Liz Prugh from EW wrote, "We pick up right where we left off in last season's finale, with a desperate Nick holding his beautiful, monstrous ex-love's dead body in his arms. Trubel is standing above the sad scene, knowing that she had no other choice. Juliette would have killed Nick, and would Nick really have tried to stop her by killing her? Would he do what was necessary?"

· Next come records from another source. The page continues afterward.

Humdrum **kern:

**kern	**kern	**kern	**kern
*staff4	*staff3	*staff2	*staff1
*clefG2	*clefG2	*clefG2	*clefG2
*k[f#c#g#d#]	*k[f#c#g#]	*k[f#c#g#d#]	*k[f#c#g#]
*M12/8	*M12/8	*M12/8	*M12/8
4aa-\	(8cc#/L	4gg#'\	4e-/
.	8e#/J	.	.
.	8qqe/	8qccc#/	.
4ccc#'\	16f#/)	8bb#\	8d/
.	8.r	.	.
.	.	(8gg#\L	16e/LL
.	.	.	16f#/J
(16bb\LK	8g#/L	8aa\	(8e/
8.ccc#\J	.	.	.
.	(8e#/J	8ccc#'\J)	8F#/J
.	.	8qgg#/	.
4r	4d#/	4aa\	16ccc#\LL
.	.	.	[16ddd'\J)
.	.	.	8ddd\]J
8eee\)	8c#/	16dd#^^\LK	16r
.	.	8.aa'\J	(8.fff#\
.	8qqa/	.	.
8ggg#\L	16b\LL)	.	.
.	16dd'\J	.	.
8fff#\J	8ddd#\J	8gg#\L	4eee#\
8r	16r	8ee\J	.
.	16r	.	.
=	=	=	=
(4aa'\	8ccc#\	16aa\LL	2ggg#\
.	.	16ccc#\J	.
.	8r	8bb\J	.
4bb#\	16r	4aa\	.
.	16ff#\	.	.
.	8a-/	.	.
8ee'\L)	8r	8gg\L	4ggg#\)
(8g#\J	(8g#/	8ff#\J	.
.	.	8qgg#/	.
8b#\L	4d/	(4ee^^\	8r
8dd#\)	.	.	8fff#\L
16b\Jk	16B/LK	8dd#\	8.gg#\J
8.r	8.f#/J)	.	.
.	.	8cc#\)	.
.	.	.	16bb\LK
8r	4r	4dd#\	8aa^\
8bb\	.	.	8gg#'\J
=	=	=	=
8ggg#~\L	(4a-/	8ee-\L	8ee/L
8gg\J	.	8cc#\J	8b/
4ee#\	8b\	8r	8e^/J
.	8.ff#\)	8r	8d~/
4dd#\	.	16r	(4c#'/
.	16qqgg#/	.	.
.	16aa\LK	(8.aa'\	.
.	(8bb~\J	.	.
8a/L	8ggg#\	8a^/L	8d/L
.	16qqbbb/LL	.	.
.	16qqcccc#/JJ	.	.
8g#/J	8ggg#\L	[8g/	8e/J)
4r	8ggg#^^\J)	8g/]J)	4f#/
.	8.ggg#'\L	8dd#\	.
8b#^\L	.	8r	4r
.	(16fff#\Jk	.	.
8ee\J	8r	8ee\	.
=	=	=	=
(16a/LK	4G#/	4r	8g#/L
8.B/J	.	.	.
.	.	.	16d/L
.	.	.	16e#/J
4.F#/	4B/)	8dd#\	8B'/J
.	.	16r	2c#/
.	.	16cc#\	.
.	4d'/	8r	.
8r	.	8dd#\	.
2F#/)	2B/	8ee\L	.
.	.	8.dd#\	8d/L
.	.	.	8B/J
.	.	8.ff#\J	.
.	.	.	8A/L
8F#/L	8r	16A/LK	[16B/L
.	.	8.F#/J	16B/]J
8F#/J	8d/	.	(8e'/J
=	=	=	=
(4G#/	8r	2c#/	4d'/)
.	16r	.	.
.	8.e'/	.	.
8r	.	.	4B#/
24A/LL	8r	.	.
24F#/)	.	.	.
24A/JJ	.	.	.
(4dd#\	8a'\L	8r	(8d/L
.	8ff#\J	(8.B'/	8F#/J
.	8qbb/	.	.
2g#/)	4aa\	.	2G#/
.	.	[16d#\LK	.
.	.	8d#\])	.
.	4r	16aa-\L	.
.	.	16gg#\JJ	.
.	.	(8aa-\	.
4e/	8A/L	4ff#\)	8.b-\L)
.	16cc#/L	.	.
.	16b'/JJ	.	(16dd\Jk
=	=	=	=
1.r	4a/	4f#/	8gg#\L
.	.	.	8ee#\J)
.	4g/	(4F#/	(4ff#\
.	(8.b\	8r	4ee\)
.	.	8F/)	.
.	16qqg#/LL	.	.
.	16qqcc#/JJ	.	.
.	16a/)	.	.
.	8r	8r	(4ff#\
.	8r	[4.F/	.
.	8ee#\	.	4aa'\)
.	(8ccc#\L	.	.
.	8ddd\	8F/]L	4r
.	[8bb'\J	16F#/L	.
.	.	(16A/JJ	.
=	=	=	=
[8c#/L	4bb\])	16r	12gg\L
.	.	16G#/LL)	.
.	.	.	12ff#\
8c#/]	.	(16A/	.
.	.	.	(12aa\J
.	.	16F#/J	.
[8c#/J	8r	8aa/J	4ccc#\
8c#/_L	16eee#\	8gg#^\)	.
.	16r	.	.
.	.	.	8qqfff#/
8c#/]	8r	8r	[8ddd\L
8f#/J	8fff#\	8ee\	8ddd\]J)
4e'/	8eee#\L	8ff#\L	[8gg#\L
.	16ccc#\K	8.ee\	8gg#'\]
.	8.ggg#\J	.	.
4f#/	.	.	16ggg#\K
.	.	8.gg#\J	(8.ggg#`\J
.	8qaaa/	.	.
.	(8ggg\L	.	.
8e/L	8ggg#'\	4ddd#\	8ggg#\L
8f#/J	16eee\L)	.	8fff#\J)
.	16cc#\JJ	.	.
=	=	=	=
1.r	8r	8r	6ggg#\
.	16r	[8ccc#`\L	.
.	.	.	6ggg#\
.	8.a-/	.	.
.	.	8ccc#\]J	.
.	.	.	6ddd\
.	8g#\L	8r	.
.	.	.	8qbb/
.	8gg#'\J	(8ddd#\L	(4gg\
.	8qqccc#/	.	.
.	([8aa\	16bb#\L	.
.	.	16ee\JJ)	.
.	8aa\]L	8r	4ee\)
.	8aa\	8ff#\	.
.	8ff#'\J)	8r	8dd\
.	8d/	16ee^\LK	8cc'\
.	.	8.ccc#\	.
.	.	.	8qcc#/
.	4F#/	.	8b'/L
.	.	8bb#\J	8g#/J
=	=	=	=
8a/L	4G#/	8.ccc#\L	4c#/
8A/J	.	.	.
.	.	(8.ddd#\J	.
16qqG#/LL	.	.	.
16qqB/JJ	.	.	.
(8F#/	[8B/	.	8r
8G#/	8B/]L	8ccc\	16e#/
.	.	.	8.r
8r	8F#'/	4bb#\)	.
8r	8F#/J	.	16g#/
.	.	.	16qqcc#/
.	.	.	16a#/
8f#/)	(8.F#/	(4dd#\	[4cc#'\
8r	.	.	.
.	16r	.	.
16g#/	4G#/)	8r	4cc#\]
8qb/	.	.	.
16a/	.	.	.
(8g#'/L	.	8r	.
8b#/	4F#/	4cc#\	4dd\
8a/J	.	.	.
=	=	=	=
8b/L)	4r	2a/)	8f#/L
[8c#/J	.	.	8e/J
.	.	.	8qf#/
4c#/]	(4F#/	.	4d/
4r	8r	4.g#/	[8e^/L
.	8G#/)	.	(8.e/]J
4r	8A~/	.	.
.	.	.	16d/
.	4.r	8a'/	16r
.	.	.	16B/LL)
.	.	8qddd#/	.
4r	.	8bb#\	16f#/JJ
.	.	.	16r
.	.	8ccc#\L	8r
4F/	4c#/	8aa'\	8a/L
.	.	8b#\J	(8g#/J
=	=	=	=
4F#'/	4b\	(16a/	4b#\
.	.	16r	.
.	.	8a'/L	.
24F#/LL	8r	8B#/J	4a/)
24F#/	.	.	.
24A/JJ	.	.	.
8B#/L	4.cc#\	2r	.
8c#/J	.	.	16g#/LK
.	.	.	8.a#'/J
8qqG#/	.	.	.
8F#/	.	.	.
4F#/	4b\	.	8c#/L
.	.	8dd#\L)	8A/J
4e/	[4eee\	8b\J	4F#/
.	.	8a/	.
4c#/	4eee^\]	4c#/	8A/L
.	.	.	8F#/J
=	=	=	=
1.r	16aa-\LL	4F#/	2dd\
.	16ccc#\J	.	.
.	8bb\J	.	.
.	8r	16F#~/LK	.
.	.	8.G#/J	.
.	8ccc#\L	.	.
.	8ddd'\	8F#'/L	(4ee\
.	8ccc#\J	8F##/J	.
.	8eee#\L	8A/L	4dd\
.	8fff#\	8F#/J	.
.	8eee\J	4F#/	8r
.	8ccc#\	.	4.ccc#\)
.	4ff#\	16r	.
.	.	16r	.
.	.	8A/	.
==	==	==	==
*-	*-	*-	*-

MaryAnn Sleasman from TV.com, wrote, "Grimm has always struck me as an uneven series in terms of pace and quality. There are so few mediocre episodes, in my opinion. I either love an episode or find myself rethinking my Friday night priorities. That's both the blessing and the curse of serialized television. It's also a disappointment when your high hopes are dashed. After the high Grimm ended it's [sic] fourth season on, I was SO. FREAKING. READY for Season 5. Maybe I was too ready. Maybe I needed to dial it back a bit. 'The Grimm Identity' wasn't what I was hoping for or even expecting, but it's just the first episode in a long, long season. Grimm built itself a strong foundation over the years and one unfortunate episode is nothing to panic about."

Christine Horton of Den of Geek wrote, "And so begins another season of fun and games for our favourite folklore-inspired series."